■ Exercise description: Rewrite the data below with every "image" renamed to "frame" and everything else unchanged, leaving the pictures out of your answer.

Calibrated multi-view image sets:
■ ■ ■ ■ ■

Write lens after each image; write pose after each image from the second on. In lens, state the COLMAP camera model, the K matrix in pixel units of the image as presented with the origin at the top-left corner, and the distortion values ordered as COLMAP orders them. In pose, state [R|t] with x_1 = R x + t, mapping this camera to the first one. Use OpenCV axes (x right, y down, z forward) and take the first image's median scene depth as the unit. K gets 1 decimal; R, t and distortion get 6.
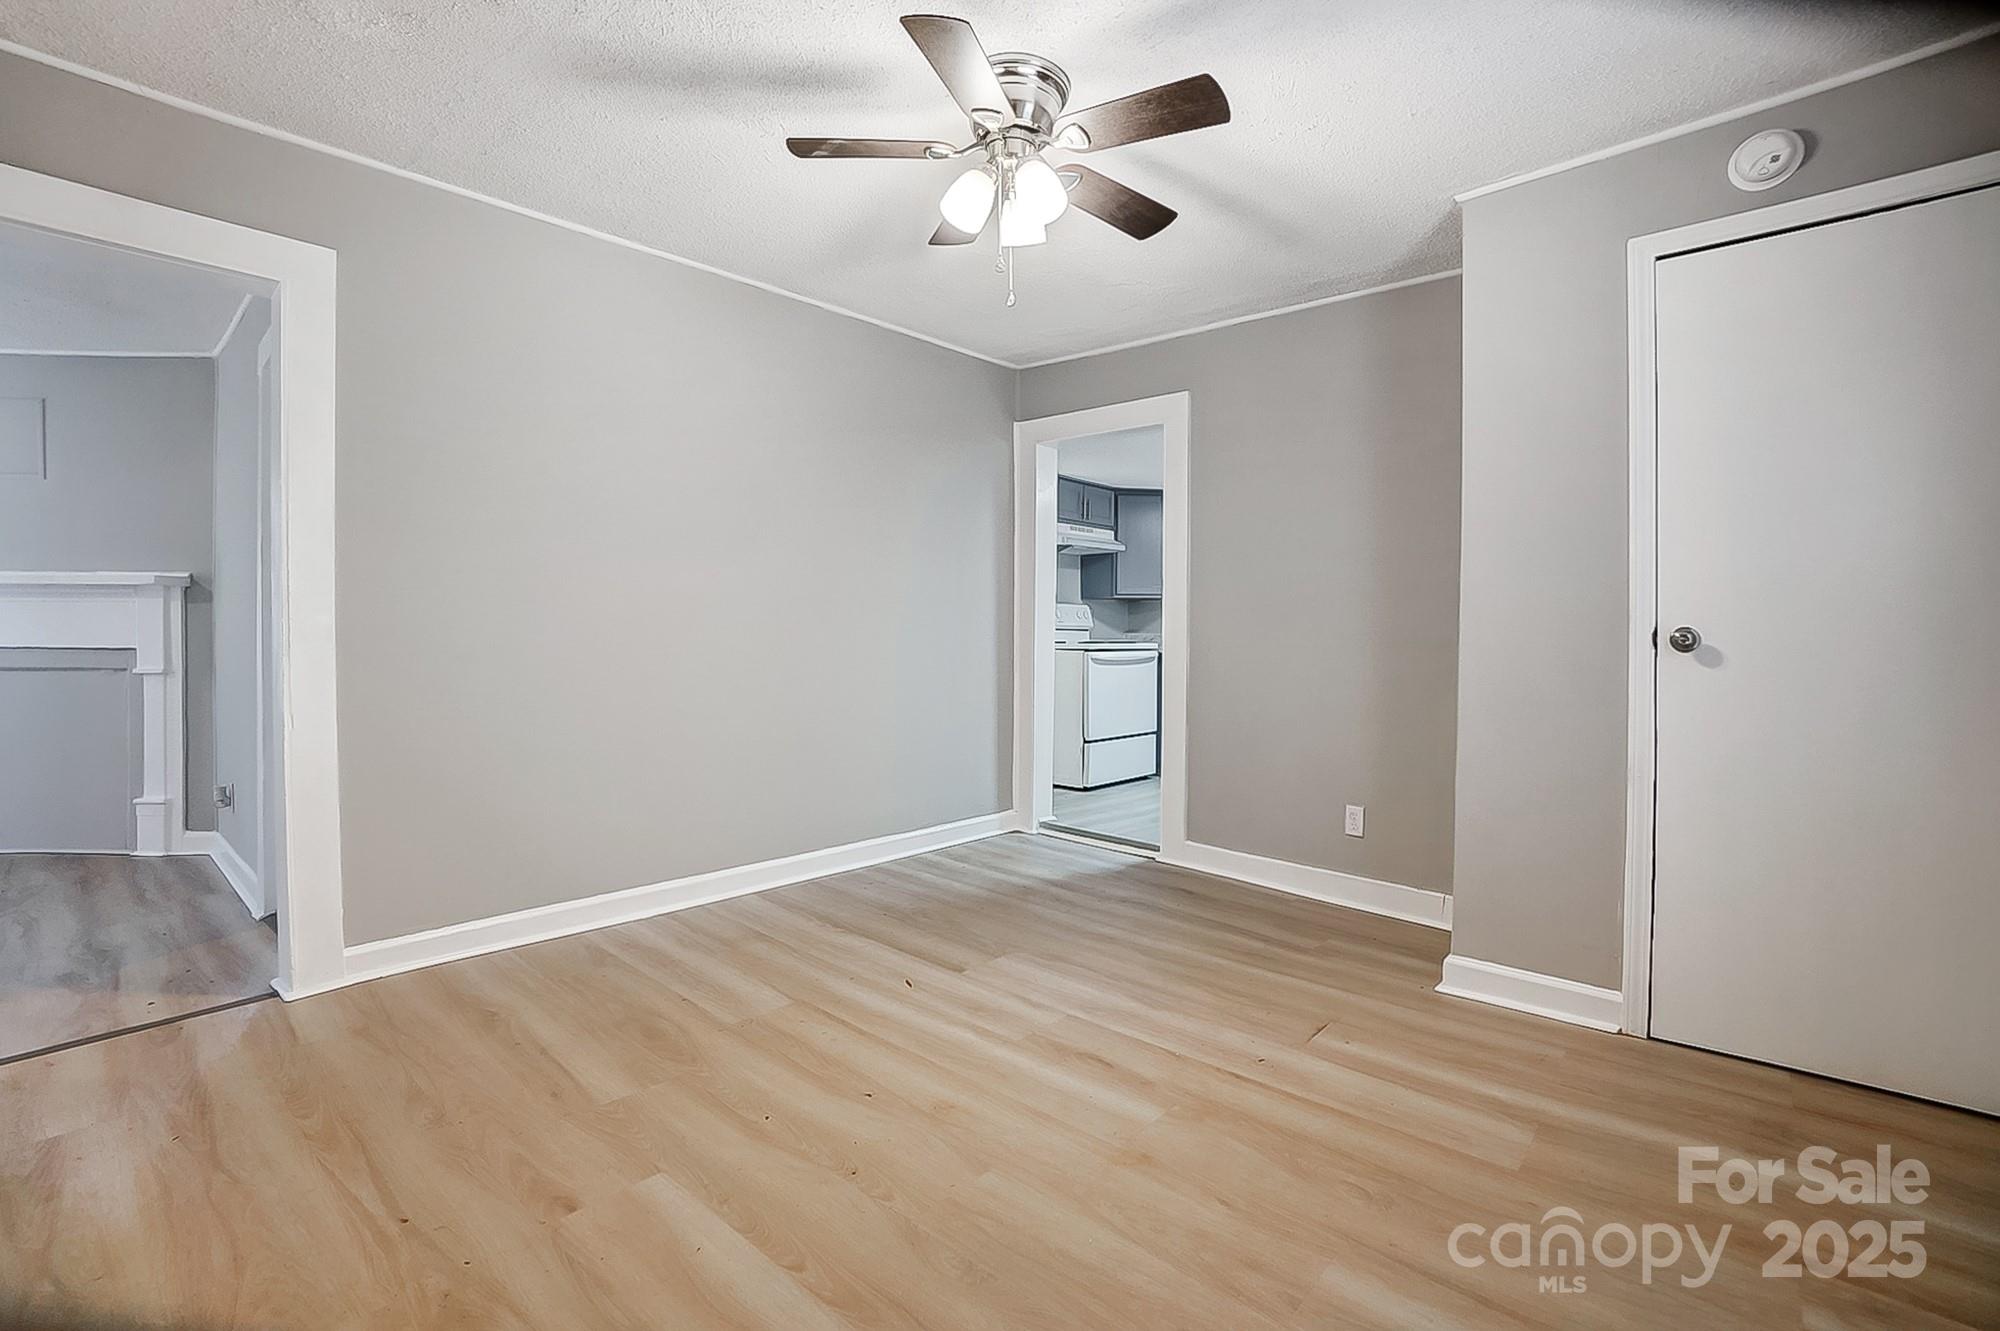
lens RADIAL K [[895.9, 0, 999.3], [0, 895.9, 656.1], [0, 0, 1]] dist [-0.031622, 0.000204]
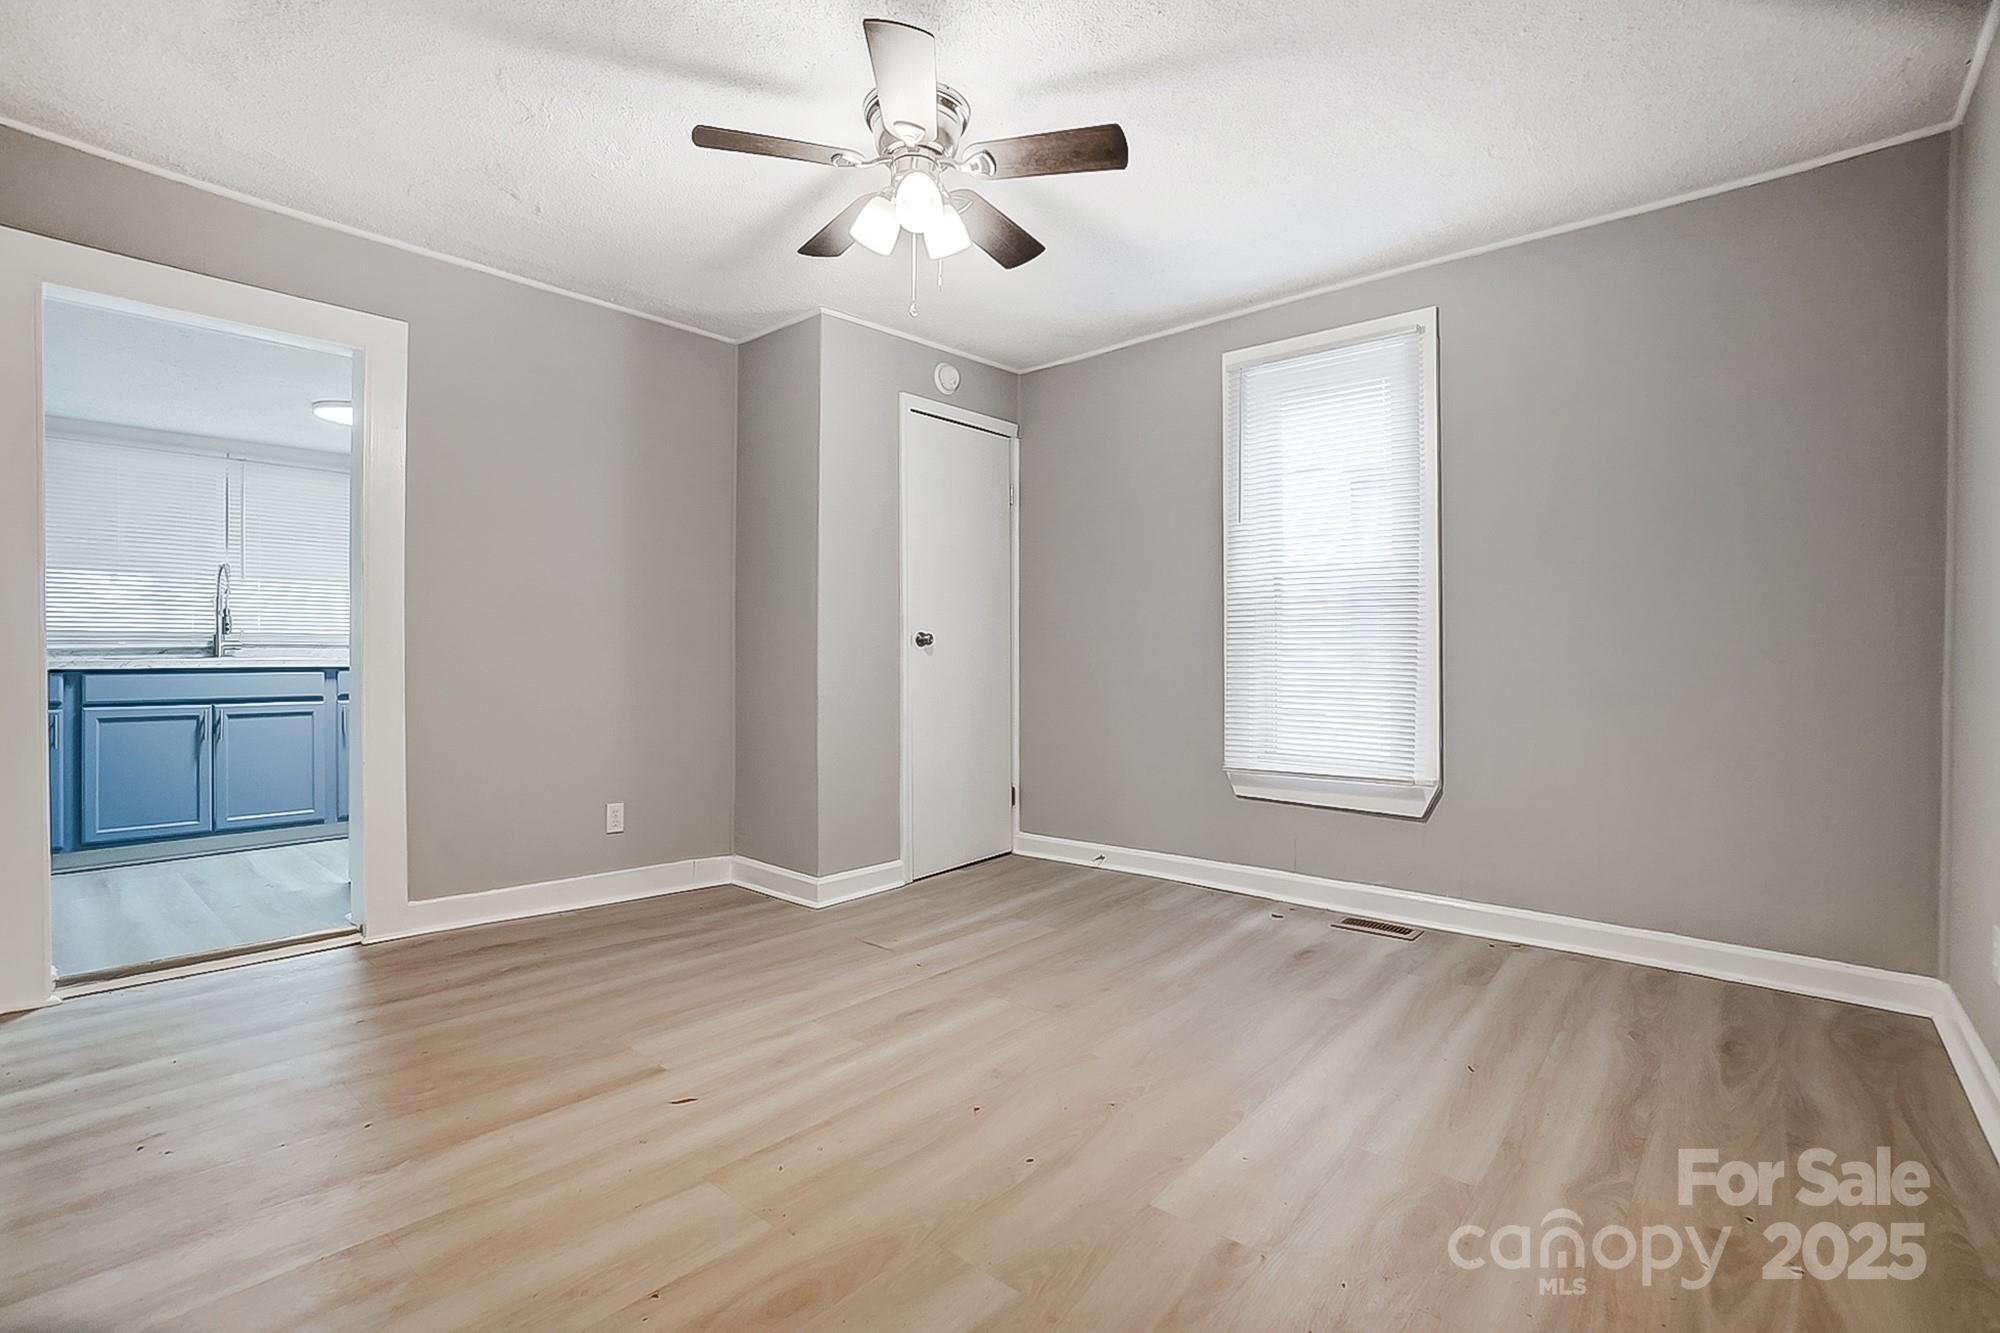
lens RADIAL K [[908.0, 0, 990.6], [0, 908.0, 653.1], [0, 0, 1]] dist [-0.055917, 0.018871]
pose [[-0.009818, -0.005821, 0.999935, -0.800330], [0.024775, 0.999675, 0.006063, -0.001450], [-0.999645, 0.024833, -0.009671, 0.709710]]
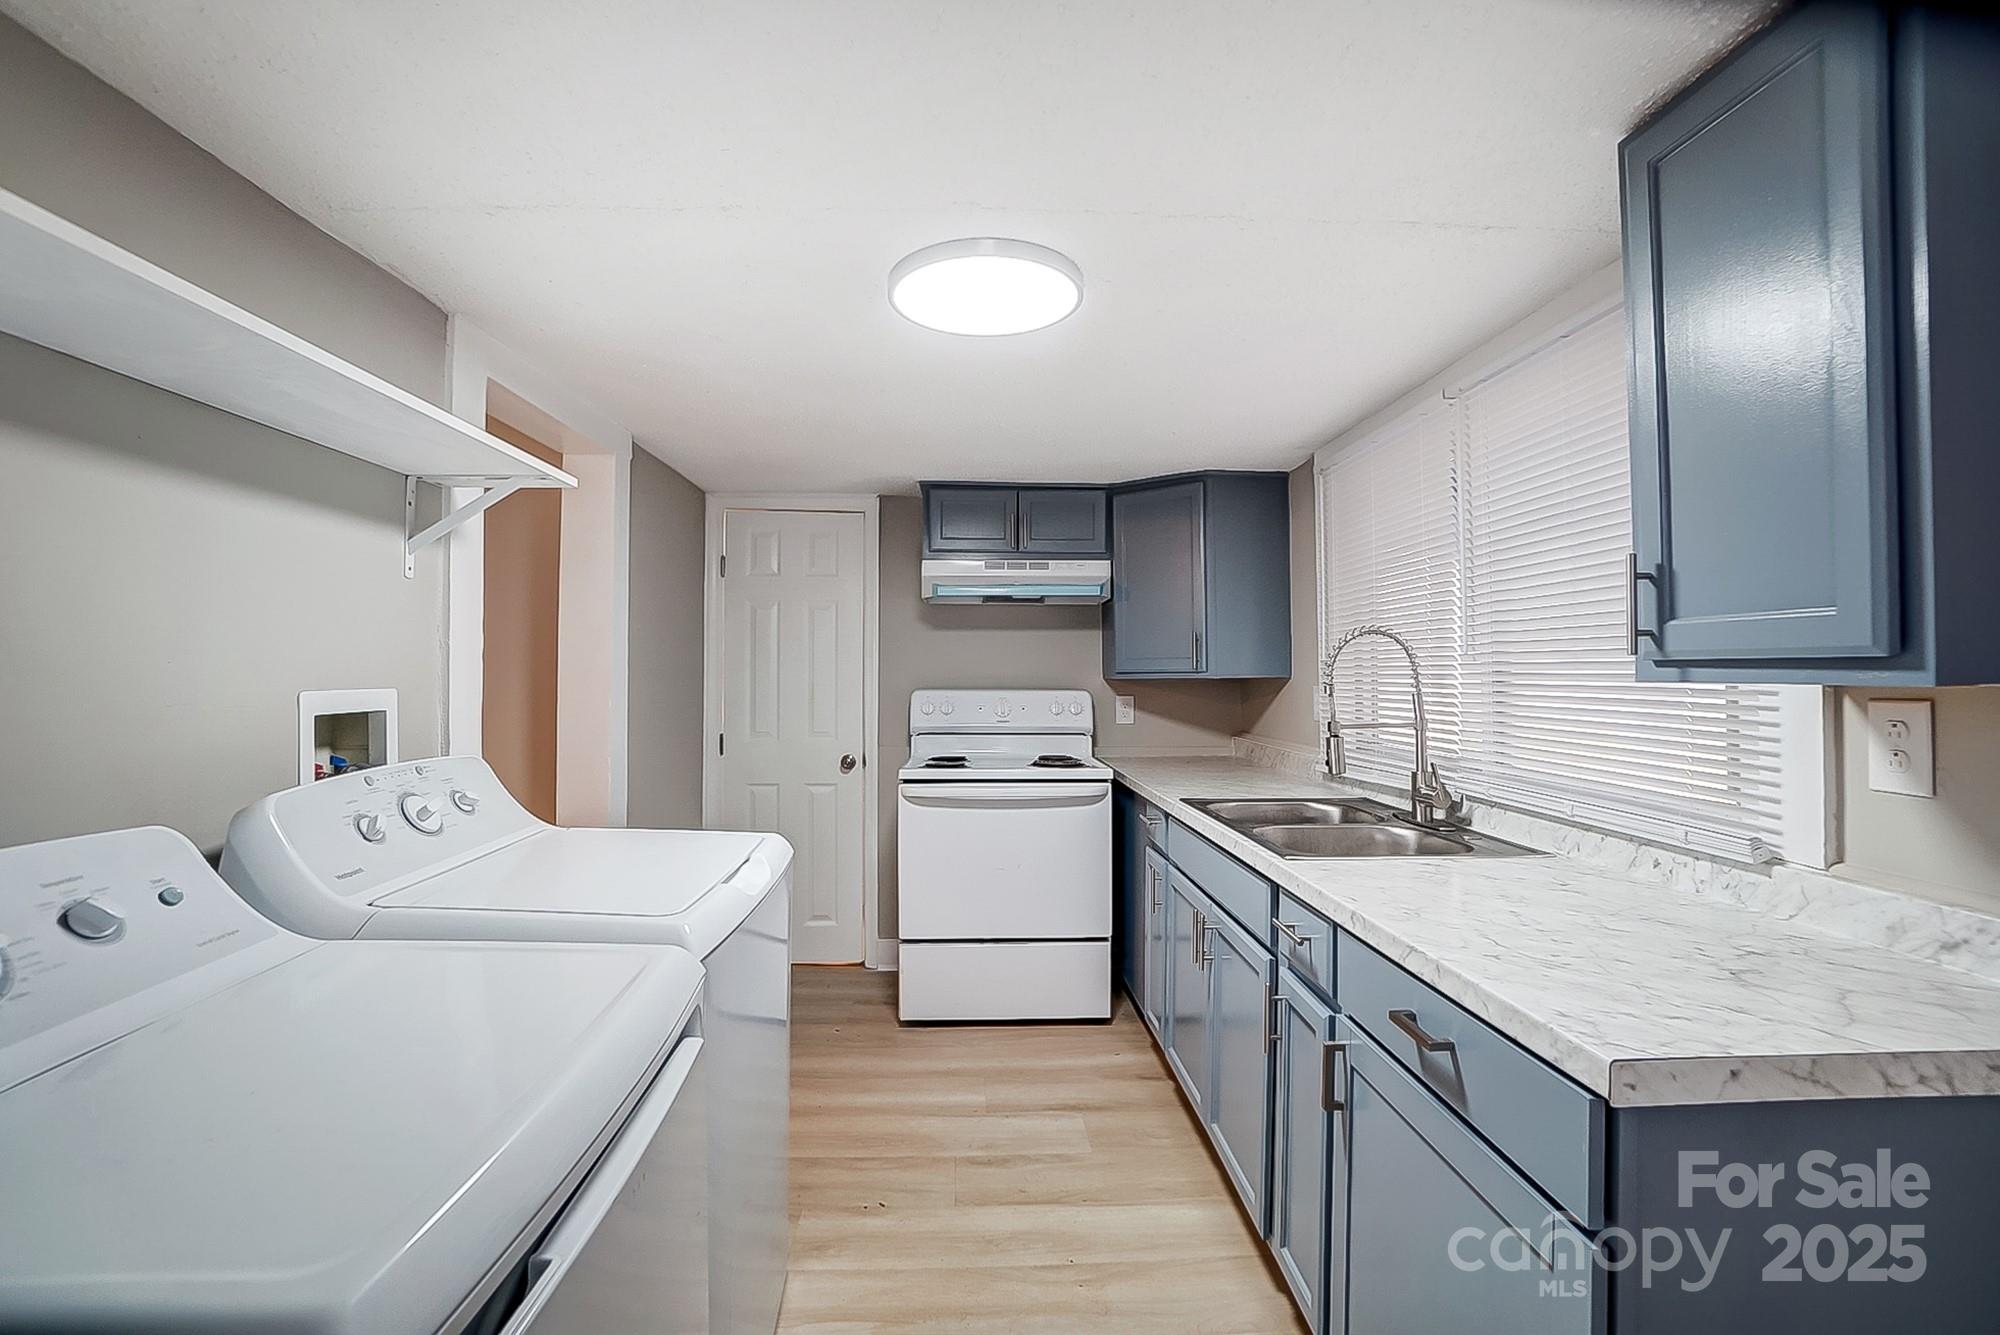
lens RADIAL K [[893.9, 0, 995.7], [0, 893.9, 661.7], [0, 0, 1]] dist [-0.062216, 0.023161]
pose [[0.699493, -0.015679, -0.714468, 1.101969], [-0.015394, 0.999197, -0.036999, -0.123543], [0.714474, 0.036879, 0.698690, 1.282761]]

■ ■ ■ ■ ■

■ Result of this task:
Write lens after each frame; write pose after each frame from the second on. In lens, state the COLMAP camera model, the K matrix in pixel units of the frame as presented with the origin at the top-left corner, and the distortion values ordered as COLMAP orders them. In pose, state [R|t] with x_1 = R x + t, mapping this camera to the first one. Use OpenCV axes (x right, y down, z forward) and take the first frame's median scene depth as the unit. K gets 1 decimal; R, t and distortion get 6.
lens RADIAL K [[895.9, 0, 999.3], [0, 895.9, 656.1], [0, 0, 1]] dist [-0.031622, 0.000204]
lens RADIAL K [[908.0, 0, 990.6], [0, 908.0, 653.1], [0, 0, 1]] dist [-0.055917, 0.018871]
pose [[-0.009818, -0.005821, 0.999935, -0.800330], [0.024775, 0.999675, 0.006063, -0.001450], [-0.999645, 0.024833, -0.009671, 0.709710]]
lens RADIAL K [[893.9, 0, 995.7], [0, 893.9, 661.7], [0, 0, 1]] dist [-0.062216, 0.023161]
pose [[0.699493, -0.015679, -0.714468, 1.101969], [-0.015394, 0.999197, -0.036999, -0.123543], [0.714474, 0.036879, 0.698690, 1.282761]]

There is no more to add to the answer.